Simultan

20071201

Aus Simultan

Version vom 2. Dezember 2007, 14:57 Uhr von Urs (Diskussion | Beiträge)

C., 11 Monate und 23 Tage alt, macht ihre ersten selbständigen Schritte auf dieser Erde – ein kleiner Schritt für die Welt, ein grosser Schritt für C. – und fällt wieder und wieder rückwärts auf den Hintern, während ihr Bruder O., gerade 8 Jahre alt geworden, alle paar Minuten wie von einer Wespe gestochen an die Tür rennt und den Knopf des automatischen Türöffners drückt, dann wieder von der Küche ins Wohnzimmer hetzt und zurück, um Popkorn und Limonade aufzustellen für die geladenen Gäste. 7 Buben so alt wie er, in zerfransten Jeans, ungebundenen Pumps, offenen Kapuzenjacken, mit zerzausten Köpfen und schmutzigen Fingernägeln. Einer nach dem andern fahren sie mit dem Lift hoch und stürzen herein, werfen sich gegenseitig aufs Sofa, zerren an den Jacken und Haaren, holen mit der Rechten zu mehr als kumpelhaften Schlägen und Würgegriffen aus, während sie die Linke in die Popkornschüssel tauchen und sich damit den Mund vollstopfen. Aber dann werden Geburtstagsgeschenke aufgerissen, „silence!“, ritsch-ratsch, eins nach dem andern: drei Bücher, ein Plastikmonster, ein Familienspiel, ein Schatzsuchersandstein zum Zerlegen, Kaufgutscheine. So.
Dann geht`s ab, fort aus diesem von Popkorn, Jacken, Schuhen und Geschenkpapier übersäten Wohnzimmer hinaus Richtung Hallenbad, wo wir diese ungezämte Bande ins Wasser werfen und eine Weile plantschen lassen.
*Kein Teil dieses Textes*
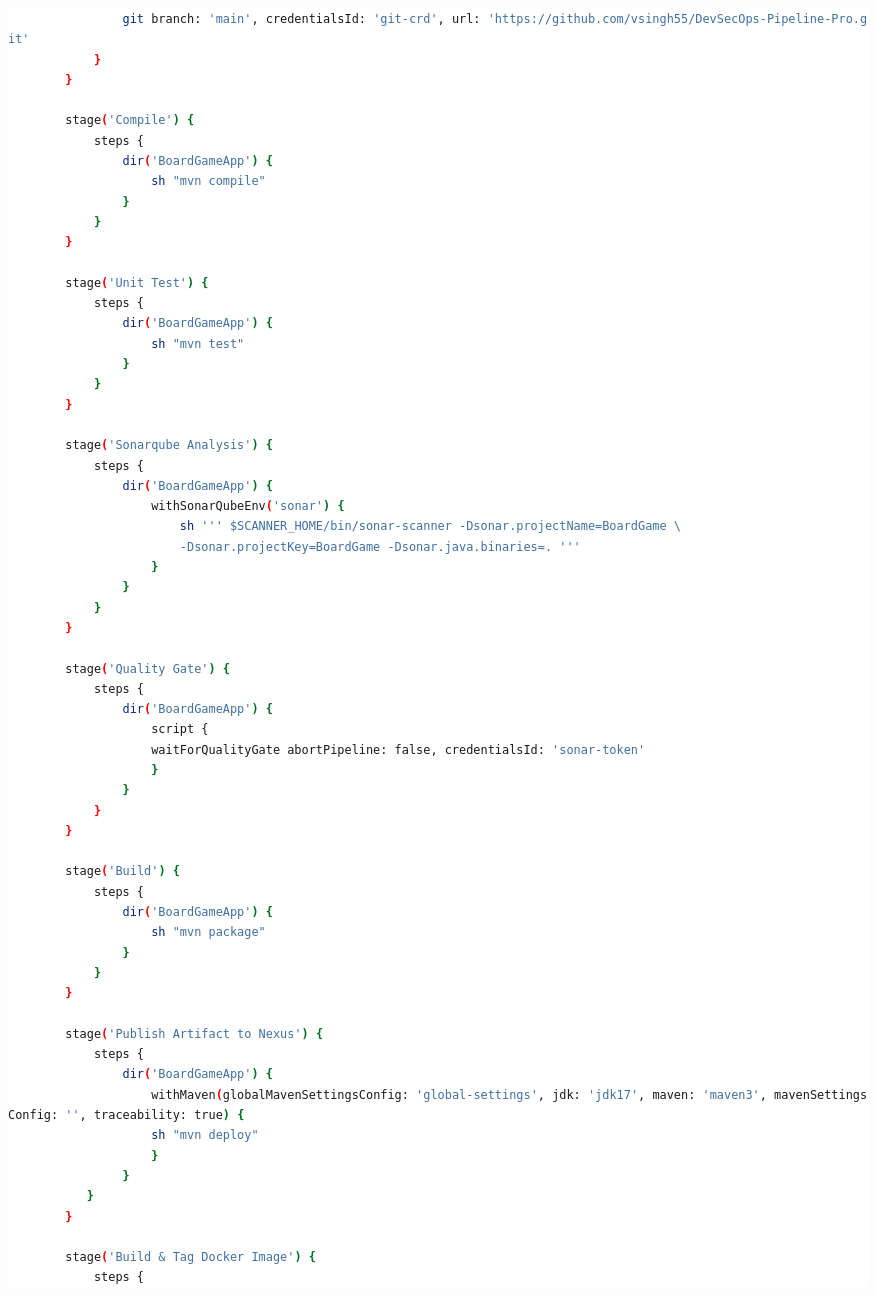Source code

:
 ```bash
                git branch: 'main', credentialsId: 'git-crd', url: 'https://github.com/vsingh55/DevSecOps-Pipeline-Pro.git'
            }
        }
        
        stage('Compile') {
            steps {
                dir('BoardGameApp') {
                    sh "mvn compile"
                }
            }
        }
        
        stage('Unit Test') {
            steps {
                dir('BoardGameApp') {
                    sh "mvn test"
                }
            }
        }
        
        stage('Sonarqube Analysis') {
            steps {
                dir('BoardGameApp') {
                    withSonarQubeEnv('sonar') {
                        sh ''' $SCANNER_HOME/bin/sonar-scanner -Dsonar.projectName=BoardGame \
                        -Dsonar.projectKey=BoardGame -Dsonar.java.binaries=. '''    
                    }
                }
            }
        }
        
        stage('Quality Gate') {
            steps {
                dir('BoardGameApp') {
                    script {
                    waitForQualityGate abortPipeline: false, credentialsId: 'sonar-token'
                    }
                }
            }
        }
        
        stage('Build') {
            steps {
                dir('BoardGameApp') {
                    sh "mvn package"    
                }
            }
        }
        
        stage('Publish Artifact to Nexus') {
            steps {
                dir('BoardGameApp') {
                    withMaven(globalMavenSettingsConfig: 'global-settings', jdk: 'jdk17', maven: 'maven3', mavenSettingsConfig: '', traceability: true) {
                    sh "mvn deploy"
                    }
                }
           }
        }

        stage('Build & Tag Docker Image') {
            steps {
```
Zur Feier des Tages wird sogar das Sprungbrett, erst das 1-Meter, dann das 3-Meter, geöffnet, wo es endgültig um die Ehre eines jeden einzelnen geht. Denn von einem 3-Meter-Brett springt man nicht nur mit dummen Sprüchen und flapsigen Fausthieben. Angetrieben von den feurigen Rufen der andern, stürzt ich jeder selbst in den freien Fall und ist für eine Sekunde ganz sich selbst überlassen, wird zum fliegenden, einsamen Fou de la place, schwebend zwischen dem unendlichen Universum und dem kühlen, terrestrischen Nass, so wehrlos und dem Spiel der Kräfte ausgeliefert wie C., die sich in der Zwischenzeit bereits wieder ein paar dutzend Male auf ihre noch so kleinen, krummen Beine hoch gearbeitet, den Kampf gegen den freien Fall aufgenommen, diesen jedoch ebenso viele Male wieder verloren hat.